My machine has a three inch max depth of cut. I have some thoughts about the Z axis carriage and how the spindle motor is mounted to it. Theory, if the top of my table is at max depth, three inches from the Z axis  carriage then the max depth is reduced by the thickness of the spoil board, correct?, does this make sense so far. Then if any of this is true then I should mount my permanent table surface at three inches plus whatever thickness I choose to use as a spoil board. Making the thickness of the spoil board my default thickness. Any comments, I have pondered this for a long time now. Is it rational????


----------



## T Bredehoft (Oct 7, 2016)

I don't know what mill you have, but my head is movable, (given that I remember to lock it after I do move it) while the spindle only moves abut 1 3/4 inches. Yeah, if your head is semi-fixed, can't be moved easliy, that 's what I'd do. If you need three inches of movement, and can accommodate a piece of spoil, you still  have three inches of movement.


----------



## JimDawson (Oct 7, 2016)

I suspect we are talking about a CNC router here, since you didn't specify.  Do you only have 3 inches of travel on the Z?  If that's the case, then I would do as you described.  I would set it up so the shortest tool bit would just penetrate the spoilboard surface at maximum Z extension.


----------



## speedre9 (Oct 8, 2016)

Once again, I didn't add enough info. The machine I have is a K2CNC 2514 Gantry Router. There is only three inches of clearance between the gantry assembly and the table.
But I have thought it is lessened by any spoil board unless the table is mounted on a modified plane.

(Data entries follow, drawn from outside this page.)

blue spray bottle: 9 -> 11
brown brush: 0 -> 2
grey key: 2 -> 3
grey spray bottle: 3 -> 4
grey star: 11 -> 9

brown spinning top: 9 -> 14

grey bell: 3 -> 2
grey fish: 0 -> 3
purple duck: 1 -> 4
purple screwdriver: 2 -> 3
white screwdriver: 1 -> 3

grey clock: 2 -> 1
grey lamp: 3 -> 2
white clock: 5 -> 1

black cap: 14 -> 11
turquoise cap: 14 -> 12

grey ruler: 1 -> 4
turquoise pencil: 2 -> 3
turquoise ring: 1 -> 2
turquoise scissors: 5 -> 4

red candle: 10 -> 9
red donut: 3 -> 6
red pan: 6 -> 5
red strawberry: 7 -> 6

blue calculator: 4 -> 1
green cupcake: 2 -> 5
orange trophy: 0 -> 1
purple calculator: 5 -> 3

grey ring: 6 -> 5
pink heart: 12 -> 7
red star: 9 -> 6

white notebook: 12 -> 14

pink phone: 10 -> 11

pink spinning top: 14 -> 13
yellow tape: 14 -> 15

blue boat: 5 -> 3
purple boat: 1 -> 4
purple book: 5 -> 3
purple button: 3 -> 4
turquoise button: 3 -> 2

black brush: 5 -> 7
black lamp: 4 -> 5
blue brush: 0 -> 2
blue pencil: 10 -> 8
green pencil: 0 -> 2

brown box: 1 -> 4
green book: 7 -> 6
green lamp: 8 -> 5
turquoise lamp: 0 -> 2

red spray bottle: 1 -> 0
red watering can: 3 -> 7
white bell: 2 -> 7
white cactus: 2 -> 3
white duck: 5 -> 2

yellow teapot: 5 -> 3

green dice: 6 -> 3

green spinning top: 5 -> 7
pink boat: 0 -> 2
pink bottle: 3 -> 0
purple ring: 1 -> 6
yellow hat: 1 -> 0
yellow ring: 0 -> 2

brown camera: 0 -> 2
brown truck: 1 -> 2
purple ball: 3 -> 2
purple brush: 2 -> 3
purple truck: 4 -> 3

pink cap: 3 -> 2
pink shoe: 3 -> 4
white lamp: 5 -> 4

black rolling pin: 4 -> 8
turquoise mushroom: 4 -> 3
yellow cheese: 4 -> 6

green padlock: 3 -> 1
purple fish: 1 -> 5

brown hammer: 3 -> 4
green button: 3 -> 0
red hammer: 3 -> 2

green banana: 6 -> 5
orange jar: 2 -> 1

I wish I could add photos, but.


----------



## JimDawson (Oct 8, 2016)

speedre9 said:


> But I have thought it is lessened by any spoil board unless the table is mounted on a modified plane.



That is correct.  The only way to add clearance is to make taller gantry support arms, or lower the table.  For one router I did, I just made new support arms that were 2 inches taller.  But you still may be limited by the amount of the Z travel.


----------